Doubling down on food fortification to fortify the future
Pellagra. Beriberi. You likely haven’t heard of these debilitating diseases: they were virtually eradicated more than 70 years ago by adding essential vitamins and minerals to commonly consumed staple foods and condiments. One of the most common forms of fortification, salt iodization, is now practiced in more than 160 countries and is credited with preventing 750 million cases of goitre over the past 25 years.
Most of us don’t worry about these diseases or think about how to protect ourselves from them because the food we consume does this job for us.
So why is nearly one-third of our global population suffering from diseases—even premature deaths—that are preventable through diet? Because healthy diets are often not affordable, available or accessible to many around the world. To improve diets, we haven’t tapped the full potential of food fortification—inexpensively adding essential vitamins and minerals to foods which people consume every day.
Vitamins and minerals are critical to better functioning immune systems, improved cognition and optimal growth and development. A new systematic review and meta-analysis of 50 studies helps fill a critical knowledge gap about the full impact of large-scale fortification programs in low- and middle-income countries (LMIC). Food fortification programs with iodine, folic acid, vitamin A and iron have led to dramatic reductions in serious disease in LMIC, helping to achieve:
- A 34% reduction in anemia from improved iron stores. The study also revealed that while all age groups benefited from iron fortification, those most at risk of deficiency benefited the most, such as women of reproductive age and pregnant women;
- A 74% reduction in the odds of goitre and a significant reduction in iodine deficiency;
- A 41% decrease in the odds of neural tube defects due to reductions of folate deficiency among women of reproductive age; and
- An approximate reduction in vitamin A deficiency (VAD) for three million children (0-9 years) in just one year, significantly reducing their risk of mortality.
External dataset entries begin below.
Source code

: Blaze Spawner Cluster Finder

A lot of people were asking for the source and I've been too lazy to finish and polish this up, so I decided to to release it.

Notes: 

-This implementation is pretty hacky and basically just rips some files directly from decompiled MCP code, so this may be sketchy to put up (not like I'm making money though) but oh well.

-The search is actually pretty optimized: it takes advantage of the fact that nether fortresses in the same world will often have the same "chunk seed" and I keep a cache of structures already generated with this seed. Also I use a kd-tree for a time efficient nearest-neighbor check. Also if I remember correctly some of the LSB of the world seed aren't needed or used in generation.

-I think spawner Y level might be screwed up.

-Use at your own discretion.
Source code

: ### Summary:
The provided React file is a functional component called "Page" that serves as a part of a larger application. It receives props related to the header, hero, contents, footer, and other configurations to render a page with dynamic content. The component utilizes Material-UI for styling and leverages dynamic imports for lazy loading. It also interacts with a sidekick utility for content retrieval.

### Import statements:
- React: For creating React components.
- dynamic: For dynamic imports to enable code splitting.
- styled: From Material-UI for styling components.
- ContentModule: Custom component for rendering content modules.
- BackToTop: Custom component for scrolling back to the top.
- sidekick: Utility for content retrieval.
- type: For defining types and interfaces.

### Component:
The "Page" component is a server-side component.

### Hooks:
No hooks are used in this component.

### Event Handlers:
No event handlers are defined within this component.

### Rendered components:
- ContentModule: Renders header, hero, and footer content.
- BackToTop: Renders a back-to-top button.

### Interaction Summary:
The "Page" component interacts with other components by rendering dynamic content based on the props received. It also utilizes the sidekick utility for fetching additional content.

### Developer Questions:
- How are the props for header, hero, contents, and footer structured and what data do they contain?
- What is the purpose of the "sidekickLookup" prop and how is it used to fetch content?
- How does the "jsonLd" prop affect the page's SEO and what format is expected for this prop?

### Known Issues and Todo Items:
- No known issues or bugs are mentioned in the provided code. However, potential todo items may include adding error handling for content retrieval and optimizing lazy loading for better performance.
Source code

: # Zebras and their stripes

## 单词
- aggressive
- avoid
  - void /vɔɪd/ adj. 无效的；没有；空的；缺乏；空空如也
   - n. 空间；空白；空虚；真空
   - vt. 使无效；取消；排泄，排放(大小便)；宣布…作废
The World Bank and the Copenhagen Consensus have both ranked food fortification as one of the best investments in development in terms of cost effectiveness. The incremental cost per person per year is low, ranging from as $.05 for iodized salt to $.12 for wheat and maize fortified with iron and folic acid, with lifetime costs of less than $15 for these two fortified commodities. The benefit cost ratios—the ratio of the economic benefits relative to its costs—are also impressive: 30:1 for iodine in salt, 46:1 for folic acid in wheat or maize flour, and 8:1 for iron in wheat or maize flour. On a weighted average basis, every $1 invested in fortification generates $27 in economic return from averted disease, improved earnings, and enhanced work productivity. These costs and economic returns are generally comparable with other critical and widely accepted public health interventions, such as vaccination, where the incremental cost of a fully vaccinated child is approximately $45 and the benefit cost ratio is approximately 16:1 (Figure 1).
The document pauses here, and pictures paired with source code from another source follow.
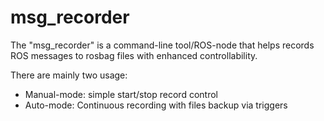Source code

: # msg_recorder
The "msg_recorder" is a command-line tool/ROS-node that helps records ROS messages to rosbag files with enhanced controllability.

There are mainly two usage:
- Manual-mode: simple start/stop record control
- Auto-mode: Continuous recording with files backup via triggers
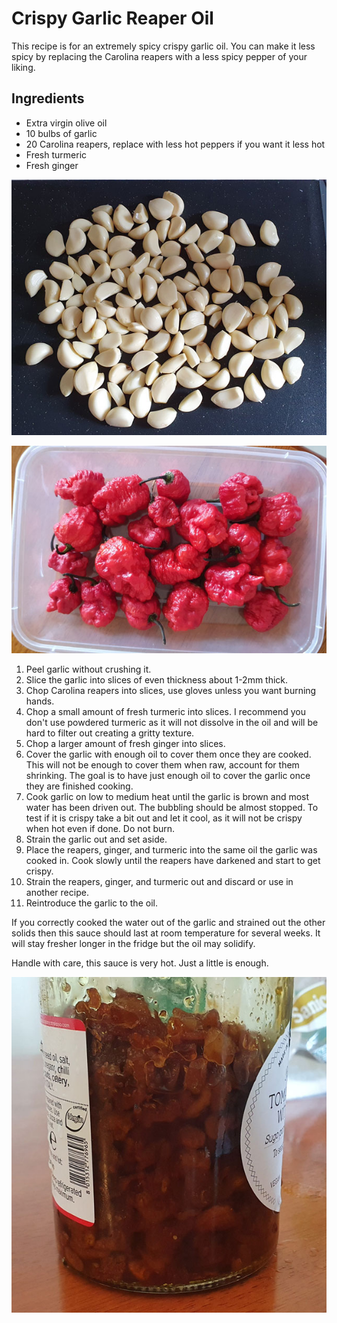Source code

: # Crispy Garlic Reaper Oil

This recipe is for an extremely spicy crispy garlic oil. You can make it less spicy by replacing the Carolina reapers with a less spicy pepper of your liking.

## Ingredients

- Extra virgin olive oil
- 10 bulbs of garlic
- 20 Carolina reapers, replace with less hot peppers if you want it less hot
- Fresh turmeric
- Fresh ginger

![Whole peeled Garlic](GarlicPeeled_small.jpg)

![Angry looking Carolina reapers](CarolinaReapers_small.jpg)

1. Peel garlic without crushing it.
2. Slice the garlic into slices of even thickness about 1-2mm thick.
3. Chop Carolina reapers into slices, use gloves unless you want burning hands.
4. Chop a small amount of fresh turmeric into slices. I recommend you don't use powdered turmeric as it will not dissolve in the oil and will be hard to filter out creating a gritty texture.
5. Chop a larger amount of fresh ginger into slices.
6. Cover the garlic with enough oil to cover them once they are cooked. This will not be enough to cover them when raw, account for them shrinking. The goal is to have just enough oil to cover the garlic once they are finished cooking.
7. Cook garlic on low to medium heat until the garlic is brown and most water has been driven out. The bubbling should be almost stopped. To test if it is crispy take a bit out and let it cool, as it will not be crispy when hot even if done. Do not burn.
8. Strain the garlic out and set aside.
9. Place the reapers, ginger, and turmeric into the same oil the garlic was cooked in. Cook slowly until the reapers have darkened and start to get crispy.
10. Strain the reapers, ginger, and turmeric out and discard or use in another recipe.
11. Reintroduce the garlic to the oil.

If you correctly cooked the water out of the garlic and strained out the other solids then this sauce should last at room temperature for several weeks. It will stay fresher longer in the fridge but the oil may solidify.

Handle with care, this sauce is very hot. Just a little is enough.

![Crispy garlic reaper oil with ginger and turmeric.jpg](CrispyGarlicReaperOilWithGingerAndTurmeric_small.jpg)
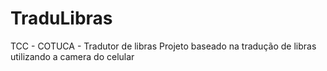 # TraduLibras
TCC - COTUCA - Tradutor de libras
Projeto baseado na tradução de libras utilizando a camera do celular
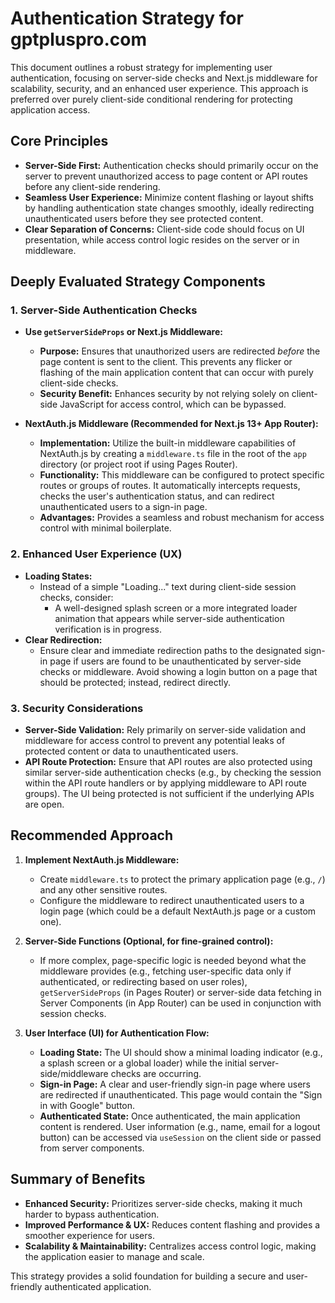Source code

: # Authentication Strategy for gptpluspro.com

This document outlines a robust strategy for implementing user authentication, focusing on server-side checks and Next.js middleware for scalability, security, and an enhanced user experience. This approach is preferred over purely client-side conditional rendering for protecting application access.

## Core Principles

*   **Server-Side First:** Authentication checks should primarily occur on the server to prevent unauthorized access to page content or API routes before any client-side rendering.
*   **Seamless User Experience:** Minimize content flashing or layout shifts by handling authentication state changes smoothly, ideally redirecting unauthenticated users before they see protected content.
*   **Clear Separation of Concerns:** Client-side code should focus on UI presentation, while access control logic resides on the server or in middleware.

## Deeply Evaluated Strategy Components

### 1. Server-Side Authentication Checks

*   **Use `getServerSideProps` or Next.js Middleware:**
    *   **Purpose:** Ensures that unauthorized users are redirected *before* the page content is sent to the client. This prevents any flicker or flashing of the main application content that can occur with purely client-side checks.
    *   **Security Benefit:** Enhances security by not relying solely on client-side JavaScript for access control, which can be bypassed.

*   **NextAuth.js Middleware (Recommended for Next.js 13+ App Router):**
    *   **Implementation:** Utilize the built-in middleware capabilities of NextAuth.js by creating a `middleware.ts` file in the root of the `app` directory (or project root if using Pages Router).
    *   **Functionality:** This middleware can be configured to protect specific routes or groups of routes. It automatically intercepts requests, checks the user\'s authentication status, and can redirect unauthenticated users to a sign-in page.
    *   **Advantages:** Provides a seamless and robust mechanism for access control with minimal boilerplate.

### 2. Enhanced User Experience (UX)

*   **Loading States:**
    *   Instead of a simple "Loading..." text during client-side session checks, consider:
        *   A well-designed splash screen or a more integrated loader animation that appears while server-side authentication verification is in progress.
*   **Clear Redirection:**
    *   Ensure clear and immediate redirection paths to the designated sign-in page if users are found to be unauthenticated by server-side checks or middleware. Avoid showing a login button on a page that should be protected; instead, redirect directly.

### 3. Security Considerations

*   **Server-Side Validation:** Rely primarily on server-side validation and middleware for access control to prevent any potential leaks of protected content or data to unauthenticated users.
*   **API Route Protection:** Ensure that API routes are also protected using similar server-side authentication checks (e.g., by checking the session within the API route handlers or by applying middleware to API route groups). The UI being protected is not sufficient if the underlying APIs are open.

## Recommended Approach

1.  **Implement NextAuth.js Middleware:**
    *   Create `middleware.ts` to protect the primary application page (e.g., `/`) and any other sensitive routes.
    *   Configure the middleware to redirect unauthenticated users to a login page (which could be a default NextAuth.js page or a custom one).

2.  **Server-Side Functions (Optional, for fine-grained control):**
    *   If more complex, page-specific logic is needed beyond what the middleware provides (e.g., fetching user-specific data only if authenticated, or redirecting based on user roles), `getServerSideProps` (in Pages Router) or server-side data fetching in Server Components (in App Router) can be used in conjunction with session checks.

3.  **User Interface (UI) for Authentication Flow:**
    *   **Loading State:** The UI should show a minimal loading indicator (e.g., a splash screen or a global loader) while the initial server-side/middleware checks are occurring.
    *   **Sign-in Page:** A clear and user-friendly sign-in page where users are redirected if unauthenticated. This page would contain the "Sign in with Google" button.
    *   **Authenticated State:** Once authenticated, the main application content is rendered. User information (e.g., name, email for a logout button) can be accessed via `useSession` on the client side or passed from server components.

## Summary of Benefits

*   **Enhanced Security:** Prioritizes server-side checks, making it much harder to bypass authentication.
*   **Improved Performance & UX:** Reduces content flashing and provides a smoother experience for users.
*   **Scalability & Maintainability:** Centralizes access control logic, making the application easier to manage and scale.

This strategy provides a solid foundation for building a secure and user-friendly authenticated application. 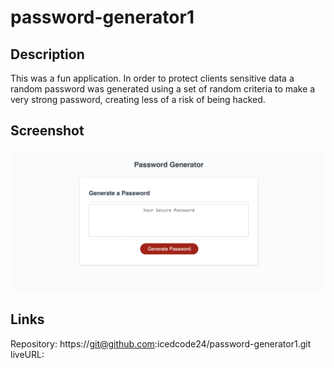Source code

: # password-generator1 

## Description

This was a fun application. In order to protect clients sensitive data a random password was generated using a set of random criteria to make a very strong password, creating less of a risk of being hacked.


## Screenshot
![fun image](./password-generator-screenshot.png)

## Links
Repository: https://git@github.com:icedcode24/password-generator1.git
liveURL: 

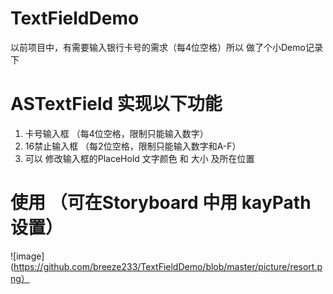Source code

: # TextFieldDemo

以前项目中，有需要输入银行卡号的需求（每4位空格）所以 做了个小Demo记录下 

# ASTextField 实现以下功能 
  1. 卡号输入框 （每4位空格，限制只能输入数字）
  2. 16禁止输入框 （每2位空格，限制只能输入数字和A-F）
  3. 可以 修改输入框的PlaceHold 文字颜色 和 大小 及所在位置
  
# 使用 （可在Storyboard 中用 kayPath 设置）
  ![image](https://github.com/breeze233/TextFieldDemo/blob/master/picture/resort.png）
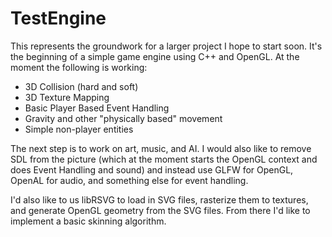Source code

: TestEngine
==========

This represents the groundwork for a larger project I hope to start soon. It's the beginning of a simple game
engine using C++ and OpenGL. At the moment the following is working:

- 3D Collision (hard and soft)
- 3D Texture Mapping
- Basic Player Based Event Handling
- Gravity and other "physically based" movement
- Simple non-player entities

The next step is to work on art, music, and AI. I would also like to remove SDL from the picture (which at the moment
starts the OpenGL context and does Event Handling and sound) and instead use GLFW for OpenGL, OpenAL for audio, and something
else for event handling. 

I'd also like to us libRSVG to load in SVG files, rasterize them to textures, and generate OpenGL
geometry from the SVG files. From there I'd like to implement a basic skinning algorithm. 
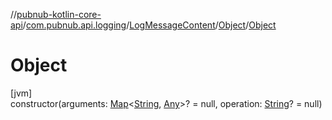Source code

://[pubnub-kotlin-core-api](../../../../index.md)/[com.pubnub.api.logging](../../index.md)/[LogMessageContent](../index.md)/[Object](index.md)/[Object](-object.md)

# Object

[jvm]\
constructor(arguments: [Map](https://kotlinlang.org/api/core/kotlin-stdlib/kotlin.collections/-map/index.html)&lt;[String](https://kotlinlang.org/api/core/kotlin-stdlib/kotlin/-string/index.html), [Any](https://kotlinlang.org/api/core/kotlin-stdlib/kotlin/-any/index.html)&gt;? = null, operation: [String](https://kotlinlang.org/api/core/kotlin-stdlib/kotlin/-string/index.html)? = null)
Figure 1: General comparability of costs and economic returns: fortification vs. vaccination
The evidence is clear, but coverage of fortified foods is still too low. While over 80 countries now fortify wheat, maize or rice, only 26% of wheat flour, 68% of maize flour, and less than 1% of rice milled in industrialized facilities is fortified. Low levels of industry compliance with fortification standards further compounds the problem in many countries. Worse yet, there are 75 additional LMIC with inadequate intakes of micronutrients that are without fortification legislation for one or more highly consumed staple foods and condiments (Figure 2), according to the Global Fortification Data Exchange (GFDx). This is a massive lost opportunity.
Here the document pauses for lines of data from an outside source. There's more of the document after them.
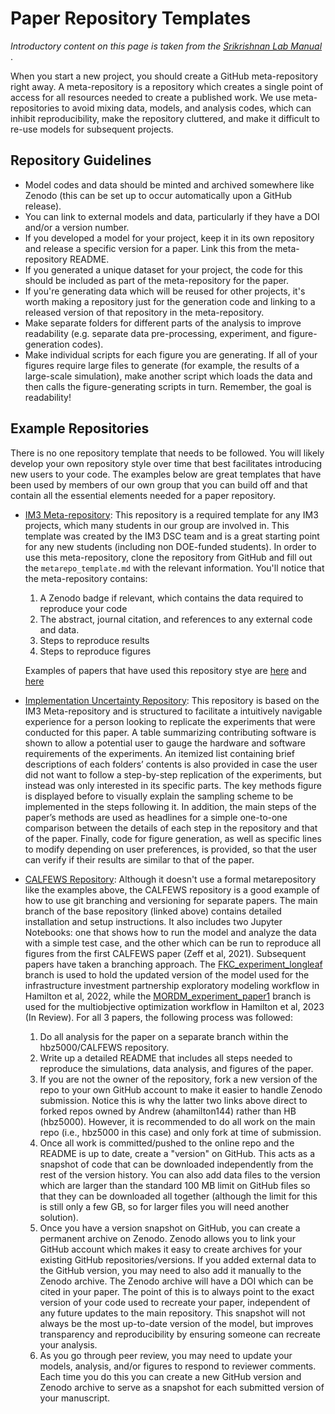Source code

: # Paper Repository Templates 

<em>Introductory content on this page is taken from the [Srikrishnan Lab Manual](https://viveks.bee.cornell.edu/lab-manual/kb/programming/git/#meta-repositories) </em>.

When you start a new project, you should create a GitHub meta-repository right away. A meta-repository is a repository which creates a single point of access for all resources needed to create a published work. We use meta-repositories to avoid mixing data, models, and analysis codes, which can inhibit reproducibility, make the repository cluttered, and make it difficult to re-use models for subsequent projects. 

## Repository Guidelines

* Model codes and data should be minted and archived somewhere like Zenodo (this can be set up to occur automatically upon a GitHub release).
* You can link to external models and data, particularly if they have a DOI and/or a version number.
* If you developed a model for your project, keep it in its own repository and release a specific version for a paper. Link this from the meta-repository README.
* If you generated a unique dataset for your project, the code for this should be included as part of the meta-repository for the paper.
* If you're generating data which will be reused for other projects, it's worth making a repository just for the generation code and linking to a released version of that repository in the meta-repository.
* Make separate folders for different parts of the analysis to improve readability (e.g. separate data pre-processing, experiment, and figure-generation codes).
* Make individual scripts for each figure you are generating. If all of your figures require large files to generate (for example, the results of a large-scale simulation), make another script which loads the data and then calls the figure-generating scripts in turn. Remember, the goal is readability!


## Example Repositories 

There is no one repository template that needs to be followed. You will likely develop your own repository style over time that best facilitates introducing new users to your code. The examples below are great templates that have been used by members of our own group that you can build off and that contain all the essential elements needed for a paper repository. 

* [IM3 Meta-repository](https://github.com/IMMM-SFA/metarepo): This repository is a required template for any IM3 projects, which many students in our group are involved in. This template was created by the IM3 DSC team and is a great starting point for any new students (including non DOE-funded students). In order to use this meta-repository, clone the repository from GitHub and fill out the `metarepo_template.md` with the relevant information. You'll notice that the meta-repository contains: 

    1. A Zenodo badge if relevant, which contains the data required to reproduce your code 
    2. The abstract, journal citation, and references to any external code and data.
    3. Steps to reproduce results
    4. Steps to reproduce figures

    Examples of papers that have used this repository stye are [here](https://github.com/antonia-had/Hadjimichael-etal_2021_JWRPM) and [here](https://github.com/lbl59/implementation-uncertainty)
  
* [Implementation Uncertainty Repository](https://github.com/lbl59/implementation-uncertainty): This repository is based on the IM3 Meta-repository and is structured to facilitate a intuitively navigable experience for a person looking to replicate the experiments that were conducted for this paper. A table summarizing contributing software is shown to allow a potential user to gauge the hardware and software requirements of the experiments. An itemized list containing brief descriptions of each folders’ contents is also provided in case the user did not want to follow a step-by-step replication of the experiments, but instead was only interested in its specific parts. The key methods figure is displayed before to visually explain the sampling scheme to be implemented in the steps following it. In addition, the main steps of the paper’s methods are used as headlines for a simple one-to-one comparison between the details of each step in the repository and that of the paper. Finally, code for figure generation, as well as specific lines to modify depending on user preferences, is provided, so that the user can verify if their results are similar to that of the paper.

* [CALFEWS Repository](https://github.com/hbz5000/CALFEWS): Although it doesn't use a formal metarepository like the examples above, the CALFEWS repository is a good example of how to use git branching and versioning for separate papers. The main branch of the base repository (linked above) contains detailed installation and setup instructions. It also includes two Jupyter Notebooks: one that shows how to run the model and analyze the data with a simple test case, and the other which can be run to reproduce all figures from the first CALFEWS paper (Zeff et al, 2021). Subsequent papers have taken a branching approach. The [FKC_experiment_longleaf](https://github.com/ahamilton144/CALFEWS/tree/FKC_experiment_longleaf) branch is used to hold the updated version of the model used for the infrastructure investment partnership exploratory modeling workflow in Hamilton et al, 2022, while the [MORDM_experiment_paper1](https://github.com/ahamilton144/CALFEWS/tree/MORDM_experiment_paper1) branch is used for the multiobjective optimization workflow in Hamilton et al, 2023 (In Review). For all 3 papers, the following process was followed:

    1. Do all analysis for the paper on a separate branch within the hbz5000/CALFEWS repository.
    2. Write up a detailed README that includes all steps needed to reproduce the simulations, data analysis, and figures of the paper.
    3. If you are not the owner of the repository, fork a new version of the repo to your own GitHub account to make it easier to handle Zenodo submission. Notice this is why the latter two links above direct to forked repos owned by Andrew (ahamilton144) rather than HB (hbz5000). However, it is recommended to do all work on the main repo (i.e., hbz5000 in this case) and only fork at time of submission.
    4. Once all work is committed/pushed to the online repo and the README is up to date, create a "version" on GitHub. This acts as a snapshot of code that can be downloaded independently from the rest of the version history. You can also add data files to the version which are larger than the standard 100 MB limit on GitHub files so that they can be downloaded all together (although the limit for this is still only a few GB, so for larger files you will need another solution).
    5. Once you have a version snapshot on GitHub, you can create a permanent archive on Zenodo. Zenodo allows you to link your GitHub account which makes it easy to create archives for your existing GitHub repositories/versions. If you added external data to the GitHub version, you may need to also add it manually to the Zenodo archive. The Zenodo archive will have a DOI which can be cited in your paper. The point of this is to always point to the exact version of your code used to recreate your paper, independent of any future updates to the main repository. This snapshot will not always be the most up-to-date version of the model, but improves transparency and reproducibility by ensuring someone can recreate your analysis.
    6. As you go through peer review, you may need to update your models, analysis, and/or figures to respond to reviewer comments. Each time you do this you can create a new GitHub version and Zenodo archive to serve as a snapshot for each submitted version of your manuscript.
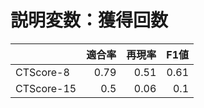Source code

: # 説明変数：獲得回数
| | 適合率 | 再現率 | F1値 |
| :-- | --: | --: | --: |
| CTScore-8 | 0.79 | 0.51 | 0.61 |
| CTScore-15 | 0.5 | 0.06 | 0.1 |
Figure 2: Countries which have potential to benefit from new fortification programs
In light of the new evidence of impact of food fortification as well as its cost effectiveness, it is simply unacceptable that fortified foods are not more widely available to the estimated two billion around the globe suffering from basic micronutrient deficiencies. With this low-cost, high-impact tool we can prevent disease and disability, generate massive economic returns in developing countries, and save lives. Governments, donors, the private sector, program implementers, and civil society must urgently work together to double-down on food fortification as one of the most critical public health interventions of our time. With increased political commitment, the important program components will more easily follow—including enacting new fortification legislation and improving the delivery and monitoring of existing programs to boost quality and coverage.